> WHAT THE TASK ASKS:
State the number of lines in these records that include the word "dans", and add nothing to it.

+++ RECORDS TO PROCESS

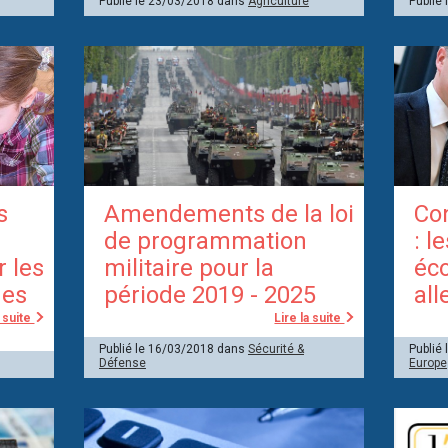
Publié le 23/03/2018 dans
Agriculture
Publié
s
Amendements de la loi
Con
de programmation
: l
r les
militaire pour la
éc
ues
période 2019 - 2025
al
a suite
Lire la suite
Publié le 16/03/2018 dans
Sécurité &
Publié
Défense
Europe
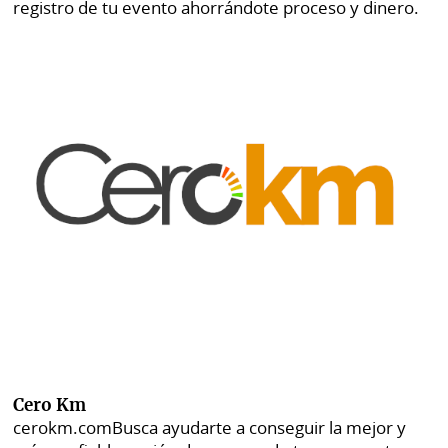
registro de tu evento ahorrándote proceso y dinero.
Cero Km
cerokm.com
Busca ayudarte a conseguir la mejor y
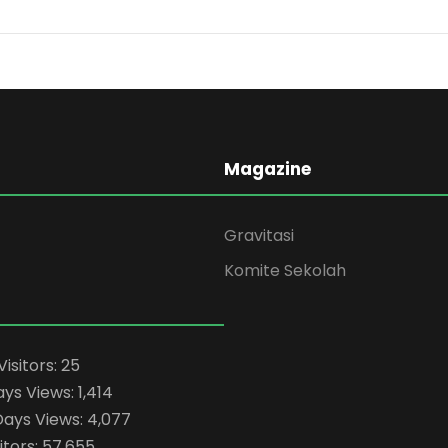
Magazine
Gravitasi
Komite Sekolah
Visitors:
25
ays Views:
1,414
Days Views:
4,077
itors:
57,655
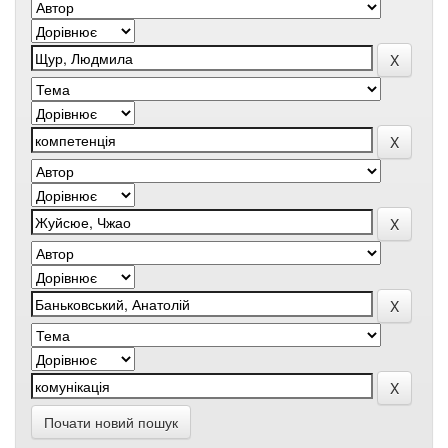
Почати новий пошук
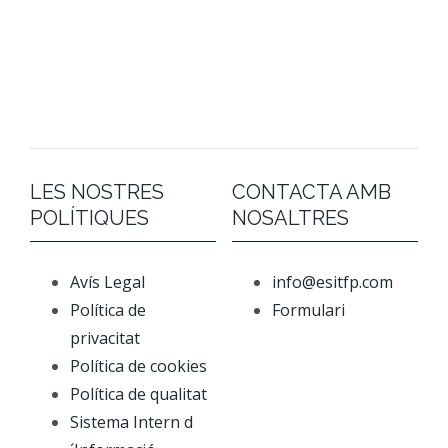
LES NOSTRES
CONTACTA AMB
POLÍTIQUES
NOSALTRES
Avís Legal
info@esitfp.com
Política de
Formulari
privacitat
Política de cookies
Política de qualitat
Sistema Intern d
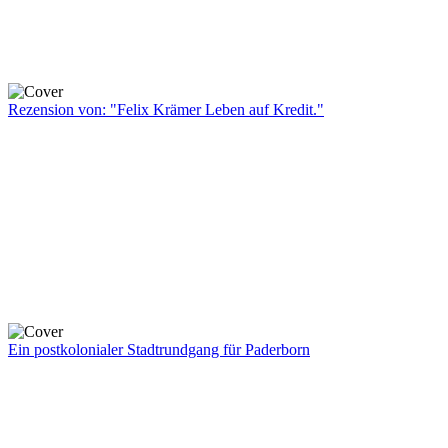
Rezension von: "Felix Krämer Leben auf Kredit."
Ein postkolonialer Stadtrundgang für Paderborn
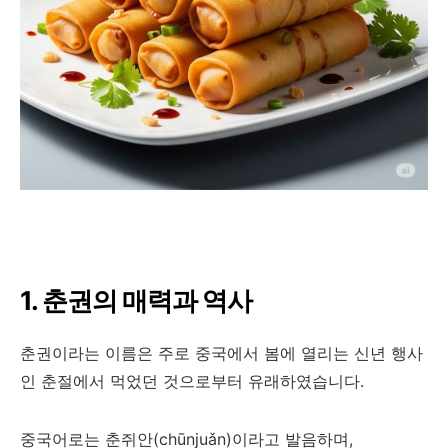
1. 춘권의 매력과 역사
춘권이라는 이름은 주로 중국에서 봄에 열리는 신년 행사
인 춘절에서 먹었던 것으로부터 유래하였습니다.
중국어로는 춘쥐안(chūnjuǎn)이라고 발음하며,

++++++

> YOUR RESPONSE:
2